---------- Given records ----------
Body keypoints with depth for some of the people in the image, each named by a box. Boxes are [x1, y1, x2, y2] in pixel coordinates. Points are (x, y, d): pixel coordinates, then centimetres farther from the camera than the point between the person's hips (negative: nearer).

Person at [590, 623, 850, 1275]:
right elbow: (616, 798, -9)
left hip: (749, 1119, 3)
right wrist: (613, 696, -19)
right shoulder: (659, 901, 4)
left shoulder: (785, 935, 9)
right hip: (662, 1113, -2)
----------
---------- Given records ----------
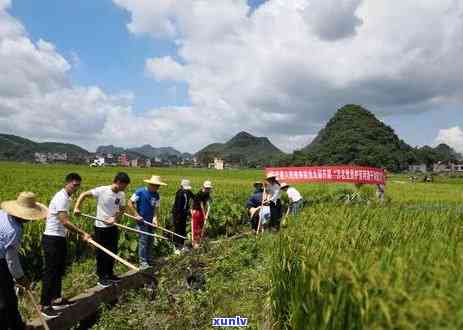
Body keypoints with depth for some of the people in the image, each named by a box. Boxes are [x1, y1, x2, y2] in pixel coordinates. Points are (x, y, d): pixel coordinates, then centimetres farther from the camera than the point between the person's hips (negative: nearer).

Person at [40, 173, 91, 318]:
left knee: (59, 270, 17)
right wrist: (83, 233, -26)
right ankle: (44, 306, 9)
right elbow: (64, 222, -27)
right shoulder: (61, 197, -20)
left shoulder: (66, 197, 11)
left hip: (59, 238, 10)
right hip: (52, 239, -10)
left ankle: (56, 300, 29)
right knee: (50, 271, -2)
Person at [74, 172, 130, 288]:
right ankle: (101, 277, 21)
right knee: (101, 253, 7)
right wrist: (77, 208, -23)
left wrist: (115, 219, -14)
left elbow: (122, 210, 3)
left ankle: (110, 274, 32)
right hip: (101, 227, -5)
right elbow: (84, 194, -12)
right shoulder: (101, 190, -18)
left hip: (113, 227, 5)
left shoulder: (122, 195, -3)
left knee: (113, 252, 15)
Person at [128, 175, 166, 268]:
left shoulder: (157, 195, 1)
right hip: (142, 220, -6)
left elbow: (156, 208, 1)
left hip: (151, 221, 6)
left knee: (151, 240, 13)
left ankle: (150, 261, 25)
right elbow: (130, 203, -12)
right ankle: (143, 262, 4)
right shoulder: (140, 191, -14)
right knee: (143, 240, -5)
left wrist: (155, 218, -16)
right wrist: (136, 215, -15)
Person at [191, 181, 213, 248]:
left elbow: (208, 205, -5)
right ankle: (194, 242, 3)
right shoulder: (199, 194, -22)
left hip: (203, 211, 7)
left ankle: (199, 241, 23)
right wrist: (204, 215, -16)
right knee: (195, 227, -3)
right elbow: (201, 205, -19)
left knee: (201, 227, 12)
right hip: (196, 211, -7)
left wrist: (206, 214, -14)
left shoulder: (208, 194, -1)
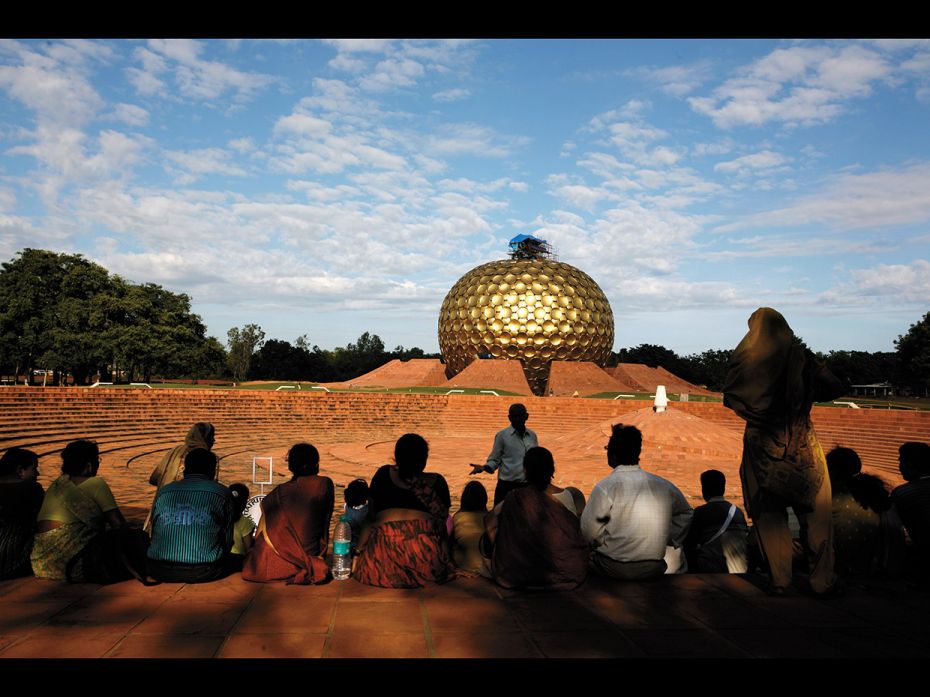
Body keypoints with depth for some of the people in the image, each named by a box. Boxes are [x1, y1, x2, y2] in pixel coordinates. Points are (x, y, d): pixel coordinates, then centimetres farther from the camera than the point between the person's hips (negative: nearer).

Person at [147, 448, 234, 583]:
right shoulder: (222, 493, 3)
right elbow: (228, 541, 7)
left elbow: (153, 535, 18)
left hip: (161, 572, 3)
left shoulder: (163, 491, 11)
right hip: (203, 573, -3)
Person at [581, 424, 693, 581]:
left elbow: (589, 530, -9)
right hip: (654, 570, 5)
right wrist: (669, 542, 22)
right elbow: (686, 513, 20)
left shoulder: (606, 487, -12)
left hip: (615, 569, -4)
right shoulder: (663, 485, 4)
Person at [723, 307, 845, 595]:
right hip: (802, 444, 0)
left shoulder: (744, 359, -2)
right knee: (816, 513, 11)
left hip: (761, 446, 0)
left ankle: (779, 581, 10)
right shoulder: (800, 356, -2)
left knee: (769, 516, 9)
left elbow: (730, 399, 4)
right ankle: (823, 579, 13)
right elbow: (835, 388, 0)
----------
---------- Given records ----------
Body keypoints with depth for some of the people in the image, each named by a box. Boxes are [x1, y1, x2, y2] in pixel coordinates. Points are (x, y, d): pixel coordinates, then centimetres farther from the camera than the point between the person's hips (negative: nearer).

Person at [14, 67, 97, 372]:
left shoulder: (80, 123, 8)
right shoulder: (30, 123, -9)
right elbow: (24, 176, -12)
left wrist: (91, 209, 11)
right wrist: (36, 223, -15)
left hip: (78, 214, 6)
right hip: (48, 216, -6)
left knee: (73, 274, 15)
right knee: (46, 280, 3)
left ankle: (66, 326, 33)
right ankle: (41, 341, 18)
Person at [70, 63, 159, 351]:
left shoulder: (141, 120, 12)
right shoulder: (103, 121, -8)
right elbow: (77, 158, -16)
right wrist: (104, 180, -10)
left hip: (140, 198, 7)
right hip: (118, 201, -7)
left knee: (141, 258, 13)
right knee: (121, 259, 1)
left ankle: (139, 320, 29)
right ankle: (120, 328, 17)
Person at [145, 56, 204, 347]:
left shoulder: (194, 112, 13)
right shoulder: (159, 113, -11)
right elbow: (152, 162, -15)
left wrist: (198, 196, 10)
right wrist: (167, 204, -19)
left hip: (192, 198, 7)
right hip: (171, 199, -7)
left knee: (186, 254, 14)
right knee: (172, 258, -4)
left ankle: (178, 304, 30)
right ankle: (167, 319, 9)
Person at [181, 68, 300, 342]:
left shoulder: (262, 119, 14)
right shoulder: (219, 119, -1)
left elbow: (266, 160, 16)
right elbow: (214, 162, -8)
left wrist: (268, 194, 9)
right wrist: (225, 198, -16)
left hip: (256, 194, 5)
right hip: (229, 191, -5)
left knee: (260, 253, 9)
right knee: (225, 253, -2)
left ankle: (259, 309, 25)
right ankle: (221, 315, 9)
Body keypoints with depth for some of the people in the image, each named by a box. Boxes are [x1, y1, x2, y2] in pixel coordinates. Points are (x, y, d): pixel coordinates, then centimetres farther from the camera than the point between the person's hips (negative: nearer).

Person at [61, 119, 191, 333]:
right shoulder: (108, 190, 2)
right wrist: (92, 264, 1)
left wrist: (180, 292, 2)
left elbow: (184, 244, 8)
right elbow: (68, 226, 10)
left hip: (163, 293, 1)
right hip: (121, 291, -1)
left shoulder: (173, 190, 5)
----------
▶ Task:
From the records above, quote word for word only the lines beginning at the line that has "left elbow: (208, 205, -5)" and stopping after the line that has "left hip: (761, 446, 0)". Omit the pictures.

▶ Reply:
left elbow: (208, 205, -5)
right ankle: (194, 242, 3)
right shoulder: (199, 194, -22)
left hip: (203, 211, 7)
left ankle: (199, 241, 23)
right wrist: (204, 215, -16)
right knee: (195, 227, -3)
right elbow: (201, 205, -19)
left knee: (201, 227, 12)
right hip: (196, 211, -7)
left wrist: (206, 214, -14)
left shoulder: (208, 194, -1)
Body keypoints with depth for some of the people in the image, each named by a box. Boxes are [x1, y1, x2, y2] in pixel coordinates. Points are (x, y, d): pixel coordinates, then centimetres farther from the camera than the point between the person's hips (negative: nearer).

Person at [147, 448, 234, 583]:
right shoulder: (222, 493, 3)
right elbow: (228, 541, 7)
left elbow: (153, 535, 18)
left hip: (161, 572, 3)
left shoulder: (163, 491, 11)
right hip: (203, 573, -3)
Person at [581, 424, 693, 581]:
left elbow: (589, 530, -9)
right hip: (654, 570, 5)
right wrist: (669, 542, 22)
right elbow: (686, 513, 20)
left shoulder: (606, 487, -12)
left hip: (615, 569, -4)
right shoulder: (663, 485, 4)
Person at [723, 307, 845, 595]:
right hip: (802, 444, 0)
left shoulder: (744, 359, -2)
right knee: (816, 513, 11)
left hip: (761, 446, 0)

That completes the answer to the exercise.